Figure 4: Thermal stability analysis for the Lig4 C-ter domain and XRCC4 constructs alone or in complex by Differential Scanning Fluorimetry (DSF) and analysis of the interaction of selected compounds with the Lig4-Cter domain by DSF and Saturation Transfer Difference -NMR spectroscopy.

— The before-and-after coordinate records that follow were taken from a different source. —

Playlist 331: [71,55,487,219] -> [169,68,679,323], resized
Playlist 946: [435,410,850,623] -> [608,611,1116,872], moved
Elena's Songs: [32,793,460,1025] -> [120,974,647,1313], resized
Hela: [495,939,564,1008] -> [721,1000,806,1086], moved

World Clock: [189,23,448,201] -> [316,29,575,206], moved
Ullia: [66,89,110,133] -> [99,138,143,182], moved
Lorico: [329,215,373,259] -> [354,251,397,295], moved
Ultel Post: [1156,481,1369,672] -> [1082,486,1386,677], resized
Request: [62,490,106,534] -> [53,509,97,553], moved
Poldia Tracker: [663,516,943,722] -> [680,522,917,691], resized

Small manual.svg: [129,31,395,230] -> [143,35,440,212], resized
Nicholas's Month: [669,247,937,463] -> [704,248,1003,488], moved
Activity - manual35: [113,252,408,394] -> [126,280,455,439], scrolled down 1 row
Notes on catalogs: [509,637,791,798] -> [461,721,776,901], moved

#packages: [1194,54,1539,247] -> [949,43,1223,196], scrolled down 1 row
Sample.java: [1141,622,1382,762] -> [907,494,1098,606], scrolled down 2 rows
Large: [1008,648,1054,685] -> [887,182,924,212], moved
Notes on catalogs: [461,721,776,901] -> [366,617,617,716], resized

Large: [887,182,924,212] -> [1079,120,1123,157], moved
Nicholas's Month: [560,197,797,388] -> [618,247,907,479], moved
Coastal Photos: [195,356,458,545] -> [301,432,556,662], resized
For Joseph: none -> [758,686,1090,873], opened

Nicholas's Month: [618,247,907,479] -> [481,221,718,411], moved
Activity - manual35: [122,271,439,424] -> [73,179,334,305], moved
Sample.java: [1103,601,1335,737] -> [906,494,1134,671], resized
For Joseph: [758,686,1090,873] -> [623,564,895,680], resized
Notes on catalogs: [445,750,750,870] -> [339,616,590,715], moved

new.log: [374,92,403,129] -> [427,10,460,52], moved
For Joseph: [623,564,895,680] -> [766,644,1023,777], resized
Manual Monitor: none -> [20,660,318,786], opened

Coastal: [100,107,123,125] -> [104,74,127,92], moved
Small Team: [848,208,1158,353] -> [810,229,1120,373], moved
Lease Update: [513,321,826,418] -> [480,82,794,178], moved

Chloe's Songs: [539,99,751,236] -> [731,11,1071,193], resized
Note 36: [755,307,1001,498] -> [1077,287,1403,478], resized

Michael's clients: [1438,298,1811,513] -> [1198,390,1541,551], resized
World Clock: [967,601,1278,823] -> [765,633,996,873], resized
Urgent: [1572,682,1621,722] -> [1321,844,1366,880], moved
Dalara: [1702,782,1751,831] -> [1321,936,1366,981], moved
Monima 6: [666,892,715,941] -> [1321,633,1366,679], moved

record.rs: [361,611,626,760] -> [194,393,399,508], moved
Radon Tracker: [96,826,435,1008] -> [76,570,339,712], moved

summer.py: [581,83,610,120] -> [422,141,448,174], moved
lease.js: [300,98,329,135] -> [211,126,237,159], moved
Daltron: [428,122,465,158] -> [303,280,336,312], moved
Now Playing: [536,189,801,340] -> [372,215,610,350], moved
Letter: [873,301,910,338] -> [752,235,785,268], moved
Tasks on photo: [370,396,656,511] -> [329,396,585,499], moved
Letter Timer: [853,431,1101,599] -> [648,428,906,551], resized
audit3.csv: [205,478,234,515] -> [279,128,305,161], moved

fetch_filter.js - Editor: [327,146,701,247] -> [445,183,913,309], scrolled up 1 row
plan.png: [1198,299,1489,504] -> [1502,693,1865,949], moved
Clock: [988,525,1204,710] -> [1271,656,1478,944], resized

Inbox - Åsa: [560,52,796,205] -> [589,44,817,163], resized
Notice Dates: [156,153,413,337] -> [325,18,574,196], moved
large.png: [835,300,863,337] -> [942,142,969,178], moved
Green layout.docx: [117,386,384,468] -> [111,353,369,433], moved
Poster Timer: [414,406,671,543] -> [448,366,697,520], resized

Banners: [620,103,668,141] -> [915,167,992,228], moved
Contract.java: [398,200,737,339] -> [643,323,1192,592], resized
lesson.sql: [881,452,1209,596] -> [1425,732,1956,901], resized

(A). Unfolding was followed with 10X SYPRO Orange dye and between 20 and 89 °C. Fluorescence signal derivative was plotted against the temperature and Tm values were estimated from the transition midpoint of the fluorescence curves. (B) Analyis by DSF of the thermal stability of the Lig4 C-ter domain in the presence of selected compounds or DMSO, as indicated. Unfolding is followed with 10X SYPRO Orange dye and between 20 and 89 °C. Tm values are estimated from the transition midpoint of the fluorescence curve (mean ± SD, n = 3). (C,D) One-dimensional ¹H (a) and ¹H STD-NMR spectra of the two molecules 3101 and 231 alone (b) or in association with the Lig4 C-ter fragment (c). Protons making close contacts with the protein show significant resonance intensity enhancements. Due to baseline distortion and buffer, only the aromatic regions are represented. Each corresponding proton is assigned on the spectrum and labeled on the molecule.